## ÜBUNGSAUFGABEN:
1) Welche Art von Phase wäre laut dem Interviewauszug zu Konjunktur und Aktienmärkten das ungünstigste Szenario für den Aktienmarkt?
2) Setze bitte den Interviewauszug zu Konjunktur und Aktienmärkten im Anschluss an seinen letzten Satz fort.

## VORLIEGENDER TEXT:
__________

Bewegen wir uns auf eine normalere Phase zu?

Ich verfolge die Überzeugung, dass das Ende der ‹Great Moderation› auch zu einer normaleren Phase gehört.

Und wie sehen Sie die nächsten Monate? Was wird die Märkte mehr beeinflussen - die Konjunktur oder die Geldpolitik?

Die Konjunktur, also die reale wirtschaftliche Aktivität, ist entscheidend. Die Zentralbanken haben nur begrenzten Einfluss als Dämpfer. Eine Phase wie im Jahr 2022, in der das Wachstum nachlässt und die Zinsen steigen, wäre natürlich das ungünstigste Szenario für den Aktienmarkt. Wenn die Wirtschaft jedoch weder zu heiss noch zu kalt ist, dann ist dies ein gutes Umfeld für die Aktienmärkte. Daher sind wir der Meinung, dass, wenn sich die Sommer-Volatilität abbaut, auch konjunkturabhängige Investments wieder interessant werden könnten. Neben Large Caps halten weiterhin an Small Caps als Beimischung fest, da niedrige Zinsen und die Möglichkeit eines mittelfristigen Konjunkturaufschwungs gegeben sind.

Sehen Sie derzeit Chancen, um neue Positionen aufzubauen? Oder sollte man noch abwarten?

__________

## BEREITGESTELLTES MATERIAL:
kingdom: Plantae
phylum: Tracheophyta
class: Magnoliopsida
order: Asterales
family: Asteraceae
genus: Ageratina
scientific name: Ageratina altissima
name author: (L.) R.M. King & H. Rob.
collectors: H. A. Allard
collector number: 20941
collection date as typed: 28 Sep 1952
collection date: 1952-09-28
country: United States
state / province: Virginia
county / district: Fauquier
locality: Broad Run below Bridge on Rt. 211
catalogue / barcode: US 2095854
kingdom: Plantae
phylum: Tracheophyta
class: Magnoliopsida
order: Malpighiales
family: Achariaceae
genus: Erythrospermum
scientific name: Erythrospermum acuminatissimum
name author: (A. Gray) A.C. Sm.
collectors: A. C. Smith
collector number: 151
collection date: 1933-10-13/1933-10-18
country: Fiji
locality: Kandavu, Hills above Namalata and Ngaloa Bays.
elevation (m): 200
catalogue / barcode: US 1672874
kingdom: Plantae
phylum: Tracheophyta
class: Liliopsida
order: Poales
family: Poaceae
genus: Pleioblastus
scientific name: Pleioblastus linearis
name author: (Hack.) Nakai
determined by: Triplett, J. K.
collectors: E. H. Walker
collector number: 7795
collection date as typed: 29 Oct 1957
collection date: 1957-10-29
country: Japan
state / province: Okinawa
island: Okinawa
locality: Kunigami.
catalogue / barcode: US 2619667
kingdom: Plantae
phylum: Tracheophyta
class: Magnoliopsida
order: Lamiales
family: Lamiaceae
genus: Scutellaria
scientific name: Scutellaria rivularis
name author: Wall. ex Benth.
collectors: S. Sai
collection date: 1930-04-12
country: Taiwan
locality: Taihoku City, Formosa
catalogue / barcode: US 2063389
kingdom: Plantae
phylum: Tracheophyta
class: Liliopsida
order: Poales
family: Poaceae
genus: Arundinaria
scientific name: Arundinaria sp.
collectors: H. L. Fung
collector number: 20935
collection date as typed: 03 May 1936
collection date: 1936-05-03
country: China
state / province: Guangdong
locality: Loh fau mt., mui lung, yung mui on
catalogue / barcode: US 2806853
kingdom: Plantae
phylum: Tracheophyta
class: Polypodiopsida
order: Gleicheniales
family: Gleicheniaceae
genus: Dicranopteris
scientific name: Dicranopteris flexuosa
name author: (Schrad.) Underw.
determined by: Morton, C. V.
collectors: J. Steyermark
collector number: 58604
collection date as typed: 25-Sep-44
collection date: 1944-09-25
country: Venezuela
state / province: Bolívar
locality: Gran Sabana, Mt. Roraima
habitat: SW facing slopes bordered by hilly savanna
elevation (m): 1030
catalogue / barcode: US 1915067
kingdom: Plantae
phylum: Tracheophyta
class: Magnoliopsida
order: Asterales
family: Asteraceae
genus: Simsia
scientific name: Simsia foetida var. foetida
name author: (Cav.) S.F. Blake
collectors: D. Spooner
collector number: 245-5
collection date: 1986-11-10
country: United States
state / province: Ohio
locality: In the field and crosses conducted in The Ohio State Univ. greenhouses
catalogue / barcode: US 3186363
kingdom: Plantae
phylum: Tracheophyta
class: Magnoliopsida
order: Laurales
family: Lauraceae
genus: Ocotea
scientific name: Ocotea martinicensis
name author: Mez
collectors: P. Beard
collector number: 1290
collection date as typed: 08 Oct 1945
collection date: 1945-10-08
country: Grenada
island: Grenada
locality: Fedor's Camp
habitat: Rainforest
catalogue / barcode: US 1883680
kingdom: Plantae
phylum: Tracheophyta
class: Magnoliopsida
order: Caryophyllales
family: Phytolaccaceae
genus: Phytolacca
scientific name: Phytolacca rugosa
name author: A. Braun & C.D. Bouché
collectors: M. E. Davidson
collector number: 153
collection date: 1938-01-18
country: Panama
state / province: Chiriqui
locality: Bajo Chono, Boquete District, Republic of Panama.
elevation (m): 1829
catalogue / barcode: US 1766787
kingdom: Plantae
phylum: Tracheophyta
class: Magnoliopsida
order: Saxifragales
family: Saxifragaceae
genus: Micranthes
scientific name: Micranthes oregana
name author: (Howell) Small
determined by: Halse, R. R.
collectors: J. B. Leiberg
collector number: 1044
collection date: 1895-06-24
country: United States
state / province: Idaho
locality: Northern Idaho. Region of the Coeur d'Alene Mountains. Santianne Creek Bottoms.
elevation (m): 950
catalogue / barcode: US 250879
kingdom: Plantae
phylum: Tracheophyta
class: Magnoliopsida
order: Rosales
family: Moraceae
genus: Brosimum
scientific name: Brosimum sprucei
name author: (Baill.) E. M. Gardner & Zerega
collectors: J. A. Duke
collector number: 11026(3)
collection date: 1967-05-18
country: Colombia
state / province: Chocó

__________

## GELÖSTE AUFGABEN:
1) Eine Phase wie im Jahr 2022, in der das Wachstum nachlässt und die Zinsen steigen.

2)
Die Antwort beinhaltet beides. Wir sehen den Rücksetzer als Chance, erkennen jedoch auch weiterhin vorhandene Risiken. Es ist möglich, dass noch nicht alle Long-Positionen aus dem System abgebaut wurden und es noch weitere Anpassungen geben kann. Wir konzentrieren uns auf neue Investitionen, die uns bereits vor dem technischen Sell-Off interessiert haben. Wir setzen auf die Barbell-Strategie, also Langhantel, mit Investitionen in Mega Caps und Small Caps.

Auch die geopolitischen Spannungen im Nahen Osten sorgen für Schlagzeilen. Man sagt, politische Börsen haben kurze Beine. Wie sehen Sie das?

Die Situation ist natürlich sehr bedrohlich, sowohl in menschlicher Hinsicht als auch in Bezug auf den Einfluss auf die Kapitalmärkte, worauf wir uns konzentrieren. Insbesondere die Ölmärkte sind davon betroffen. Bisher haben wir jedoch aufgrund der aktuellen Entwicklung keine grossen Auswirkungen auf die Ölpreise gesehen. Tatsächlich sind die Ölpreise aufgrund der erwähnten Rezessionsängste gefallen.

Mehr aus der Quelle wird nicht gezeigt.